Background/Purpose: The efficacy of filgotinib (FIL) for treating RA has been demonstrated in clinical trials. Real-world data are valuable to assess patient-reported outcomes such as pain, fatigue and work productivity, which are negatively impacted by RA.

Methods: FILOSOPHY (NCT04871919) is an ongoing Phase 4, prospective, observational, European study that will enroll ~1500 patients aged ≥18 years with moderate to severe active RA, prescribed FIL for the first time and in accordance with the product label in general practice. At Week 1, 2 and 3 and Month 1, 3, 6, 9 and 12, we assessed the proportion of patients with clinically meaningful change from baseline in pain (reduction of ≥ 10 on a visual analog scale [VAS]) and Functional Assessment of Chronic Illness Therapy (FACIT)-Fatigue score (increase of ≥ 4) in advanced therapy (AT)-naïve and -experienced patients. AT-naïve patients had received no prior biologic (b) or targeted synthetic (ts) disease modifying antirheumatic drugs (DMARDs) for RA; AT-experienced patients had received ≥ 1 prior bDMARD or tsDMARD for RA. Work productivity was also assessed at these timepoints using the Work Productivity and Activity Impairment Questionnaire. DAS28-CRP was assessed at baseline and Month 1, 3, 6 and 12. Adverse events (AEs) were recorded.

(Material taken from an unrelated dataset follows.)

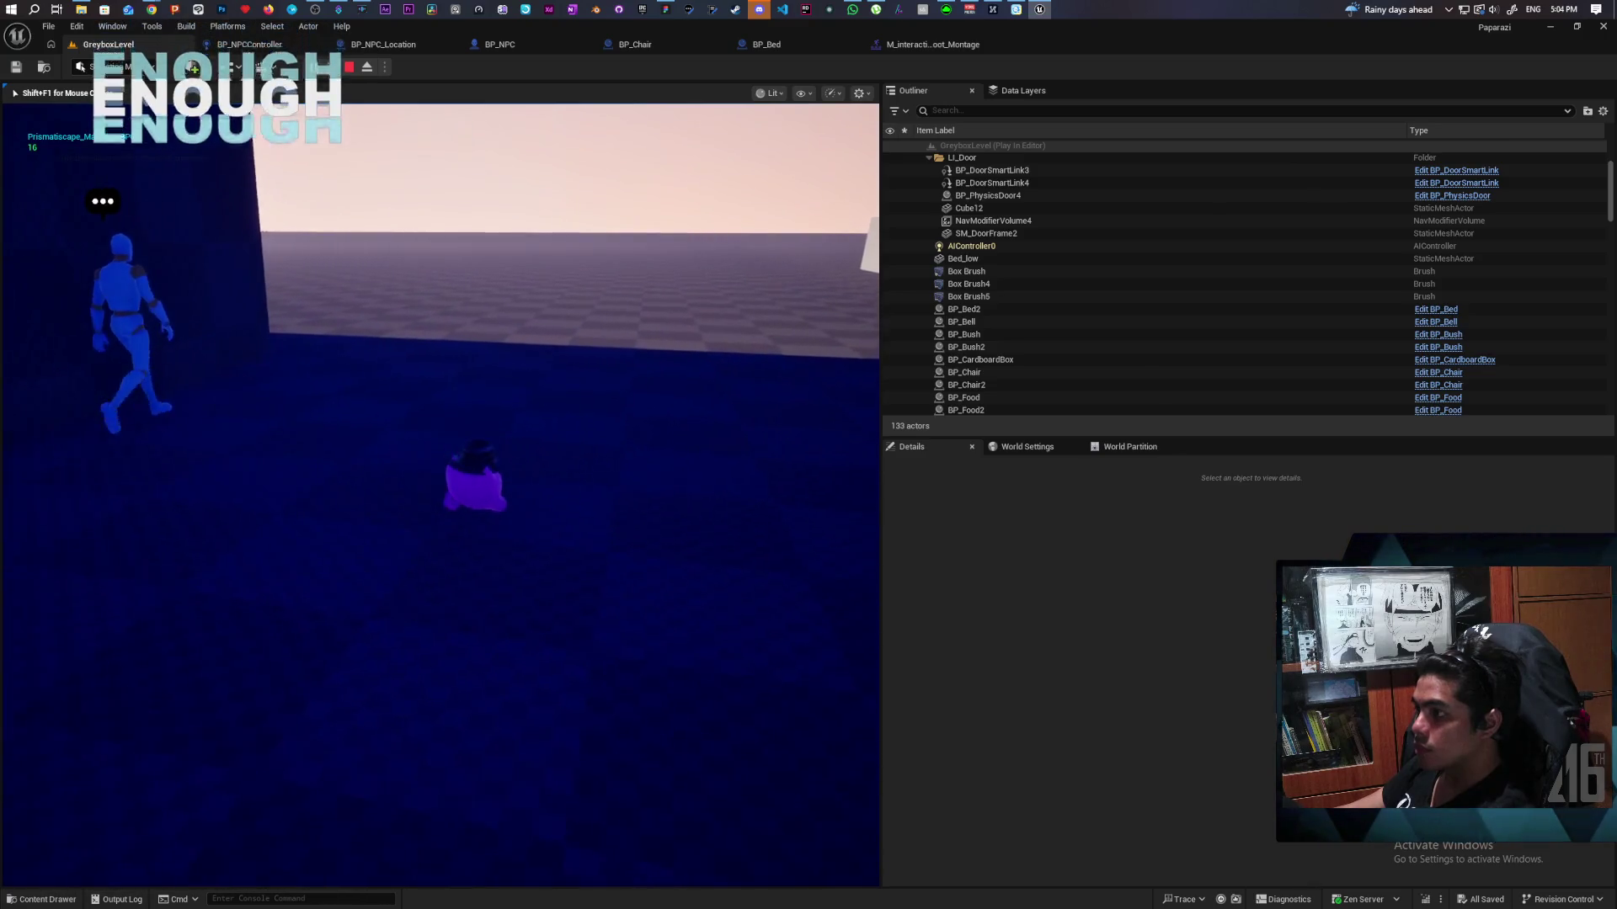
key("w")
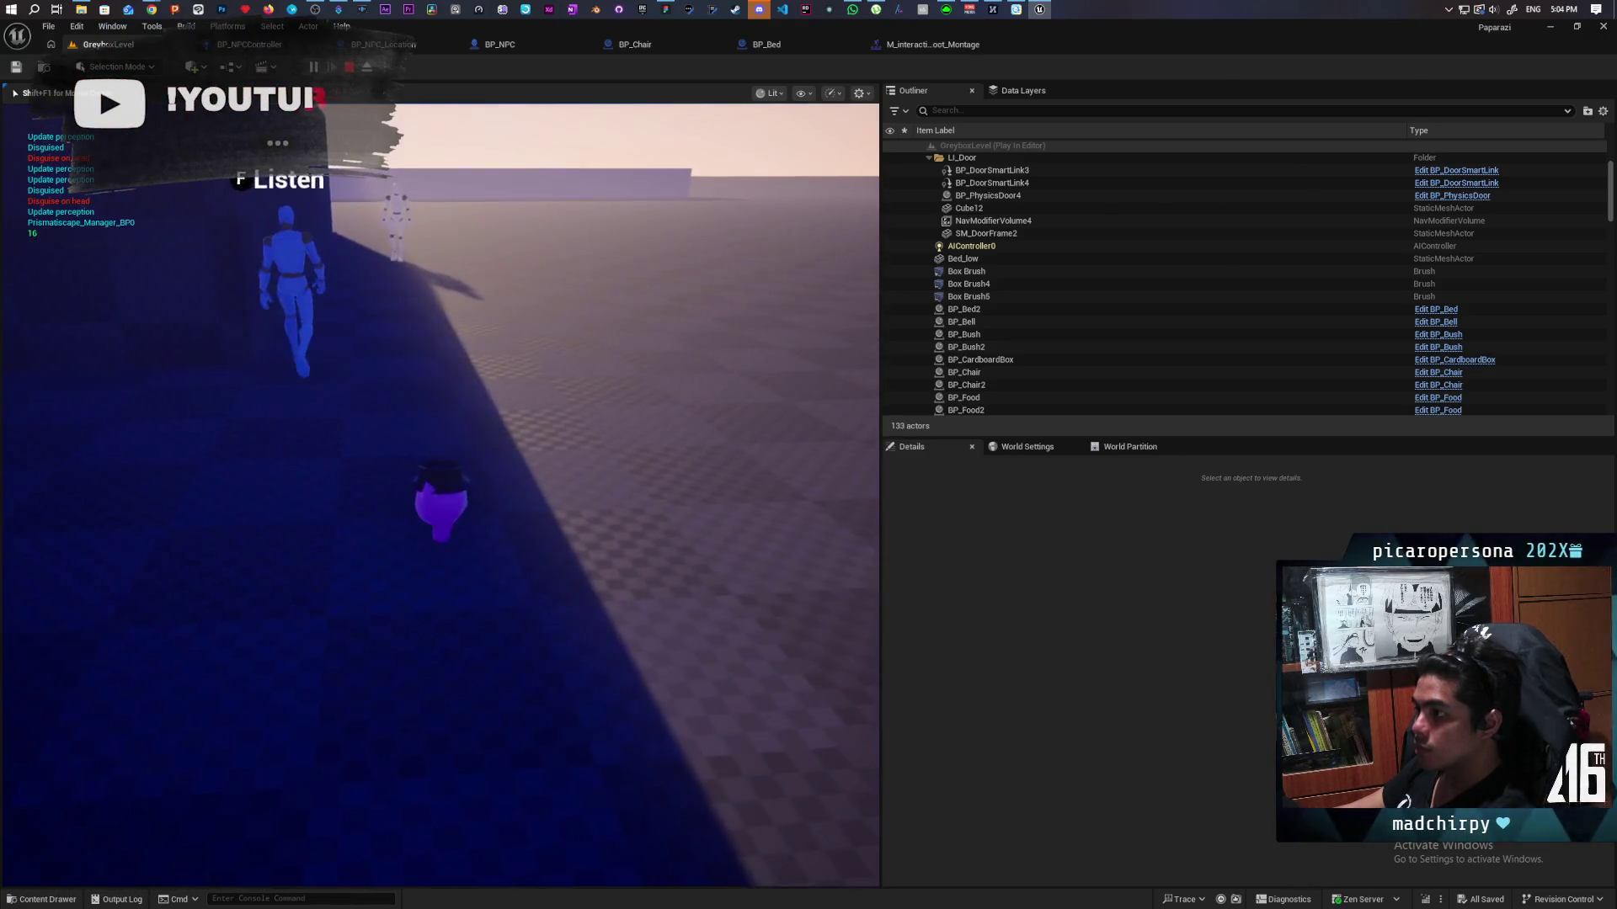
key("w")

Results: As of Jan 31, 2023, 798 patients had been treated; baseline characteristics are presented in the Table. 53.6% of patients received FIL monotherapy and 37.3% FIL + MTX. 38.2% were AT naïve; 61.8% were AT experienced.

Pain and fatigue improved as early as Week 1. At Week 1, 40.0% of AT-naïve and 48.5% of AT-experienced patients had a clinically meaningful change in VAS pain score (Figure 1A); 44.0% of AT-naïve and 42.9% of AT-experienced patients had a clinically meaningful change from baseline in FACIT-Fatigue (Figure 1B). Clinically meaningful changes in pain and FACIT-Fatigue were maintained until Month 12. Improvements in pain and fatigue were accompanied by changes in work productivity and time spent on daily activities, which increased from as early as Week 1, with further improvements observed until Month 12. Mean (SD) absenteeism decreased between baseline (23.5 [34.1]) and Month 1 (17.0 [30.3]) (Figure 2).

Median DAS28-CRP decreased after 1 month, and decreases were maintained through Month 12. Least squares mean change (SE) from baseline in DAS28-CRP was −1.4 (0.1) to Month 1 and −1.9 (0.1) to Month 12. 43 patients (5.4%) discontinued treatment due to AEs. AEs were mainly infections, including COVID-19 (11.0%), herpes zoster (1.0%), active tuberculosis (0.1%) and opportunistic infections (0.1%). The reported cardiovascular events included stroke (0.5%), transient ischemic attack (0.5%) and unstable angina (0.3%). Neoplasms (excluding NMSC) were reported in 0.8% and fractures in 0.9% of patients. There were 2 deaths.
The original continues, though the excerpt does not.